Suppose you patrol CAT:MISSFILE, and you "correct" a spelling correction only to be undone which again causes a redlinked file. Here it would save some seconds with a script that could load up https://commons.wikimedia.org/wiki/File:Nutrient_absorbtion_to_blood_and_lymph.png and pop up a box containing the string File:Nutrient absorbtion to blood and lymph.png where you could change it to File:Nutrient absorption to blood and lymph.png, press Create redirect, and a redirect would be created from the latter to the former. Sam Sailor 20:37, 29 October 2018 (UTC)[reply]

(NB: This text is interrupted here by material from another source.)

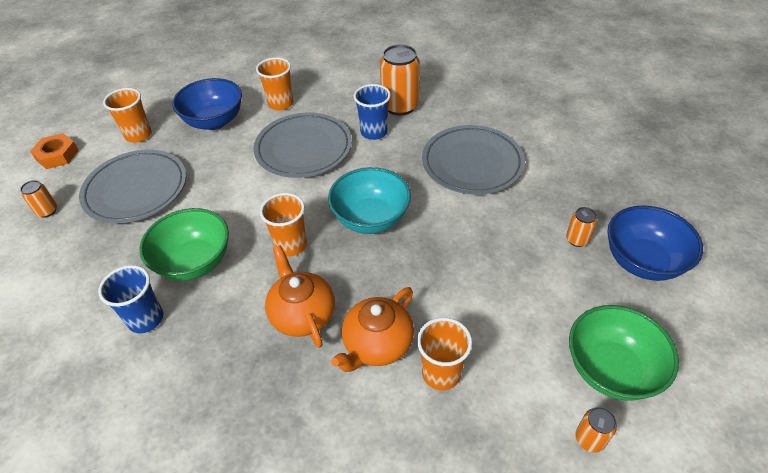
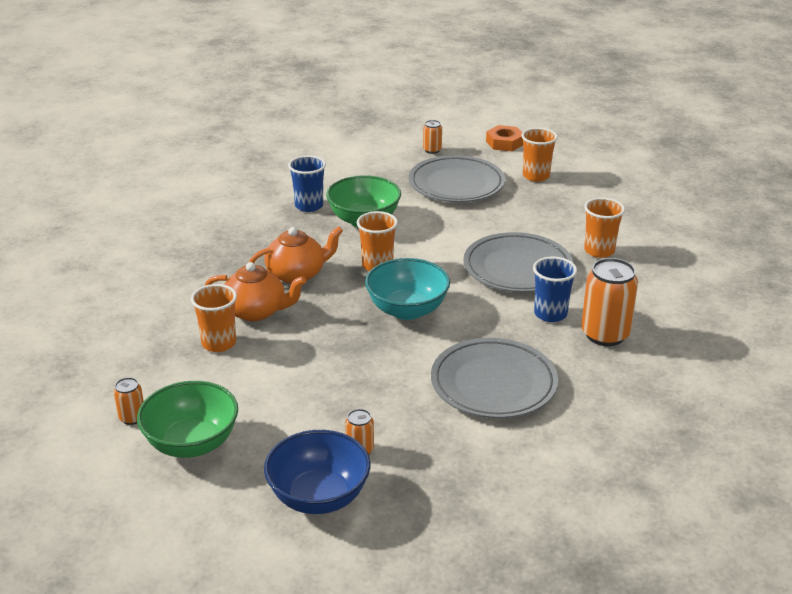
camera: 90 degrees right, 15 degrees down
(214, 121) = (562, 213): blue bowl -> none
(377, 344) = (256, 311): orange teapot -> orange teapot turned 150 degrees clockwise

Love this idea! I think this would be a super easy solution to quite a few of our issues here. Katniss May the odds be ever in your favor 20:40, 29 October 2018 (UTC)[reply]
@Sam Sailor, KatnissEverdeen, and Galobtter: Interesting. I don't write scripts very well at all, I've no idea how well a script on en-wiki would work well with commons - there are still some old users who have different usernames on commons - might cause issues! However, you don't need a commons redirect - it could be local redirect on en-wiki (does not matter if it redirects to a commons image), that would keep it much more simpler. Maybe you should ask at Wikipedia:User scripts/Requests Ronhjones  (Talk) 21:28, 29 October 2018 (UTC)[reply]
@Ronhjones:, thank you, I created a local redirect at File:Nutrient absorption to blood and lymph.png to File:Nutrient absorbtion to blood and lymph.png, but it did not work. Are there special requirements to the syntax of redirects in file space? Sam Sailor 12:06, 8 November 2018 (UTC)[reply]